## How to stimulate the arithmetic reasoning ability of large models? Scientists gi

Large models have garnered widespread attention over the past year or two, particularly for their achievements in solving mathematical problems.

In fact, as early as 2022, researchers from the Google Research team proposed the Chain-of-Thought (CoT) prompting technique, an effective method for improving the mathematical reasoning of large models, and validated its effectiveness in few-shot context learning [1].

Although this method was quickly widely adopted, researchers in the field still know very little about how it stimulates the arithmetic reasoning abilities of large models.

Previous related explorations have mainly focused on experimentally observing the impact of different components in CoT prompt statements on the arithmetic reasoning of large models.

Advertisement

Specifically, attempts were made to replace or remove parts of the CoT prompt statement, such as removing the verbal reasoning part in the CoT samples, leaving only the key mathematical formulas, and judging whether the replaced or removed part has an important contribution to stimulating the arithmetic reasoning ability of large models by observing the performance differences of large models on existing arithmetic reasoning benchmark tests before and after the replacement or removal.Although researchers in this field have discovered several interesting phenomena from these studies, they still cannot explain how CoT stimulates the arithmetic reasoning ability of large models from the internal mechanisms of neural networks.

At the same time, these studies have also raised more questions. For example, why different components of CoT have varying degrees of impact on the arithmetic reasoning of large models.

To address the above issues, Professor Yao Ziyu from George Mason University in the United States and his team started a series of explorations on the open-source Llama2 model from the perspective of "model interpretability" and proposed using "neuron activation" to systematically explain the phenomena observed in existing studies on CoT.

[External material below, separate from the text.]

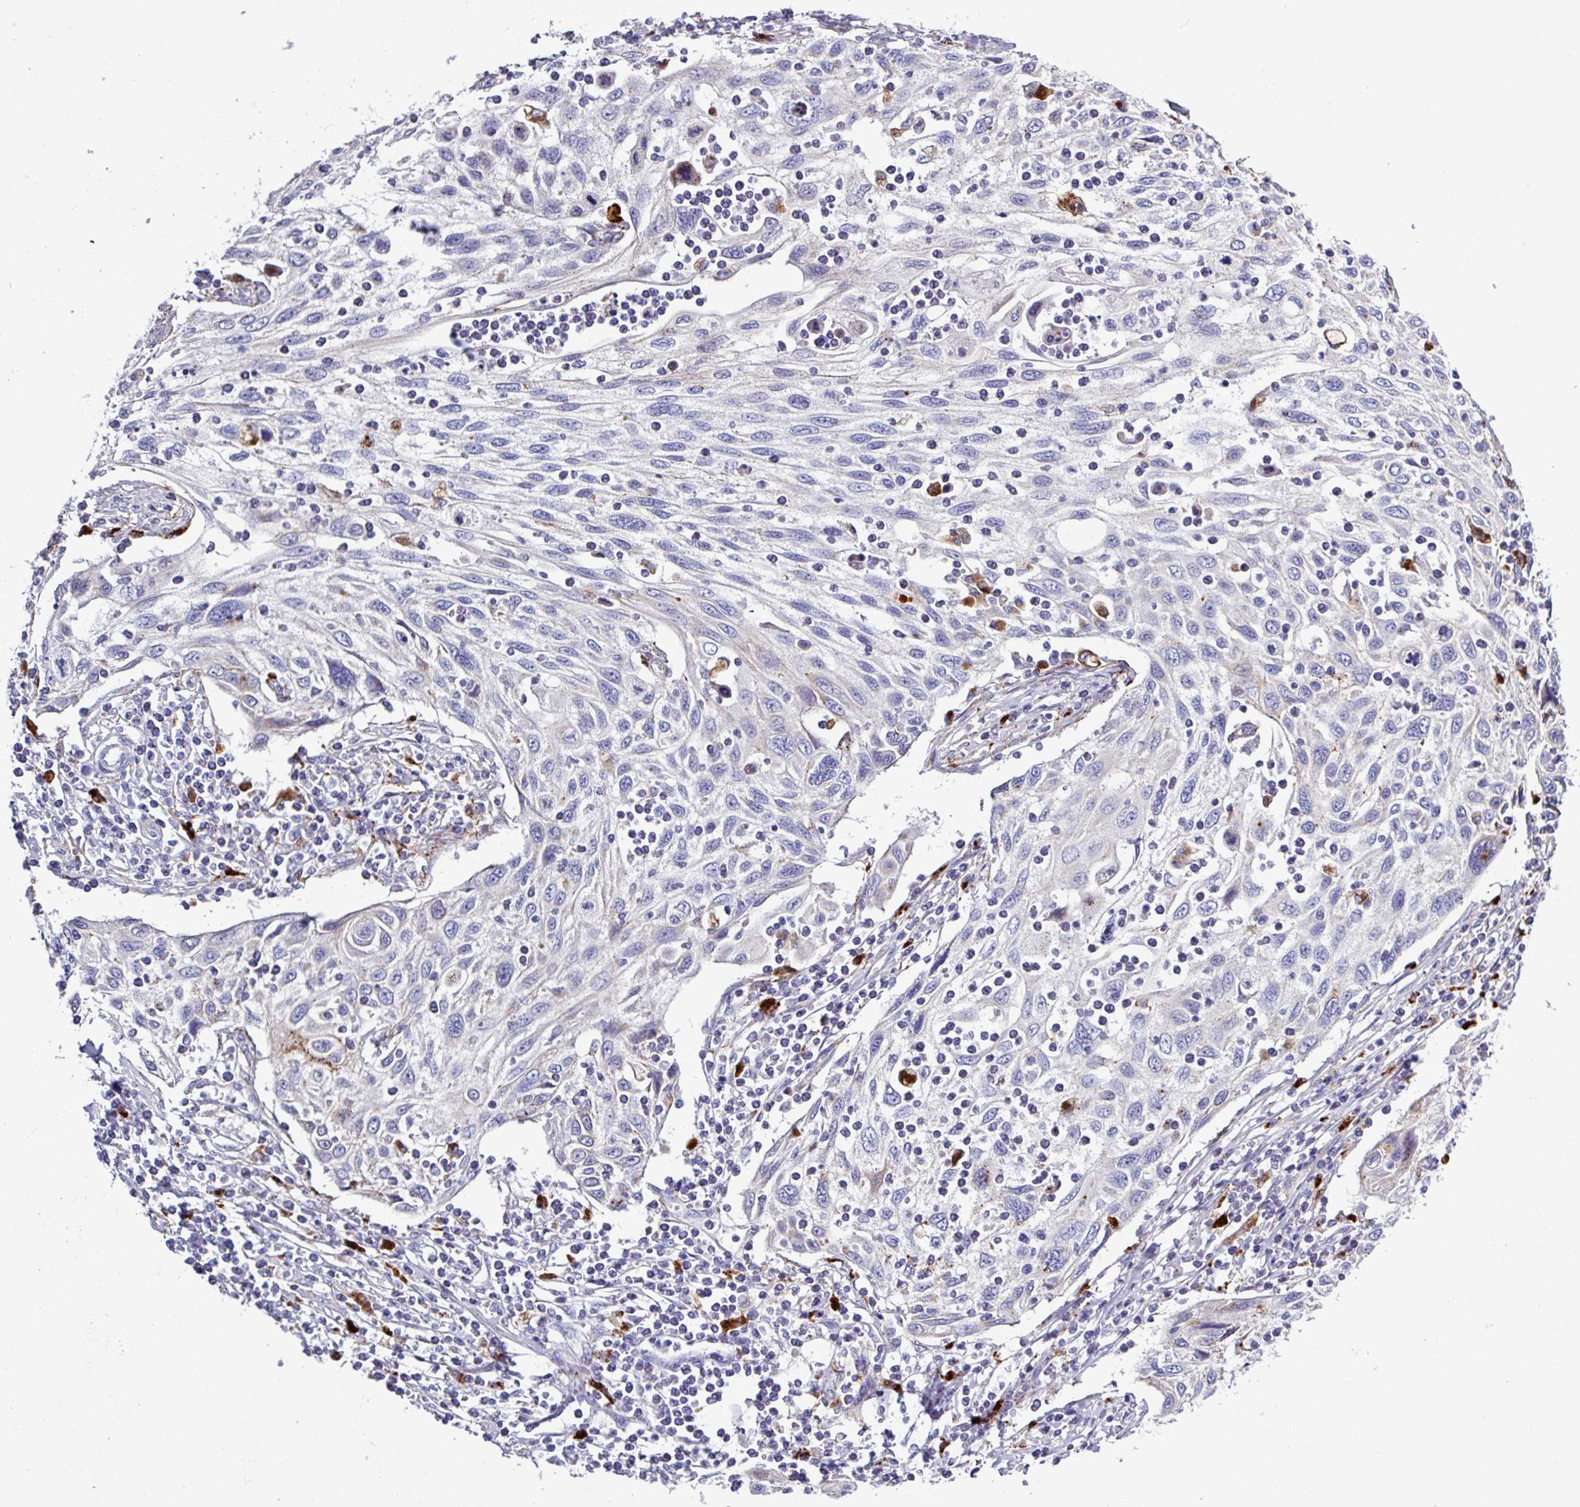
{"staining": {"intensity": "moderate", "quantity": "<25%", "location": "cytoplasmic/membranous"}, "tissue": "cervical cancer", "cell_type": "Tumor cells", "image_type": "cancer", "snomed": [{"axis": "morphology", "description": "Squamous cell carcinoma, NOS"}, {"axis": "topography", "description": "Cervix"}], "caption": "Immunohistochemical staining of human cervical cancer (squamous cell carcinoma) demonstrates moderate cytoplasmic/membranous protein positivity in about <25% of tumor cells. The staining is performed using DAB brown chromogen to label protein expression. The nuclei are counter-stained blue using hematoxylin.", "gene": "AMIGO2", "patient": {"sex": "female", "age": 70}}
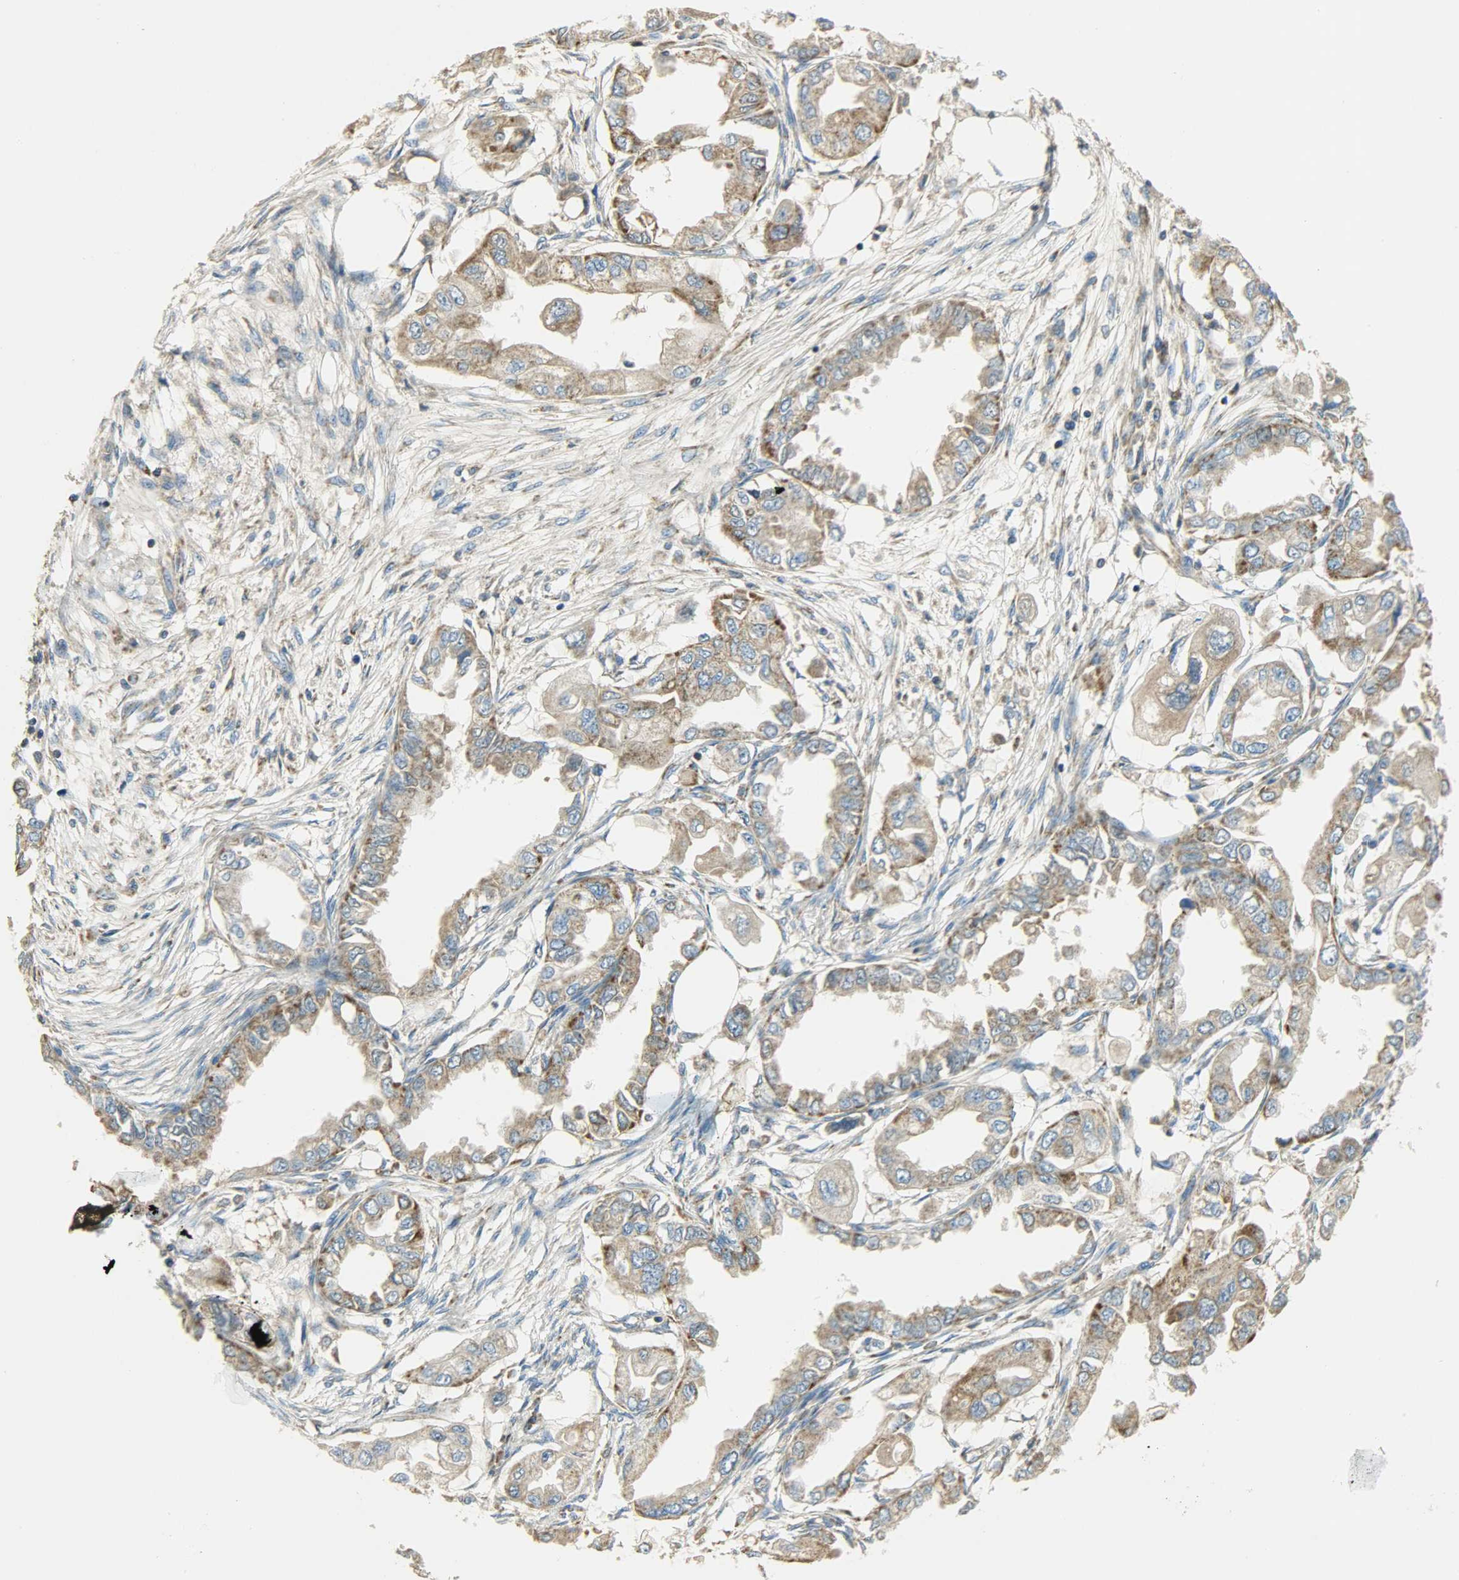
{"staining": {"intensity": "moderate", "quantity": ">75%", "location": "cytoplasmic/membranous"}, "tissue": "endometrial cancer", "cell_type": "Tumor cells", "image_type": "cancer", "snomed": [{"axis": "morphology", "description": "Adenocarcinoma, NOS"}, {"axis": "topography", "description": "Endometrium"}], "caption": "Tumor cells demonstrate moderate cytoplasmic/membranous staining in approximately >75% of cells in endometrial cancer.", "gene": "NNT", "patient": {"sex": "female", "age": 67}}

Recently, the relevant paper titled "An Investigation of Neuron Activation as a Unified Lens to Explain Chain-of-Thought Eliciting Arithmetic Reasoning of LLMs" was accepted by the International Conference on Computational Linguistics (ACL, Annual Meeting of the Association for Computational Linguistics) in 2024 [2].

Daking Rai, a doctoral student at George Mason University, is the first author, and Yao Ziyu serves as the corresponding author.In the study, they first focused on exploring whether the neurons in the Transformer feedforward layer expressed the concept of arithmetic reasoning.

The related concepts include the concepts of arithmetic operations such as addition, subtraction, multiplication, and division, the concept of logical connections in the arithmetic reasoning process (e.g., "so," "next"), and other arithmetic calculation concepts (e.g., "percentage," "algorithm," "formula").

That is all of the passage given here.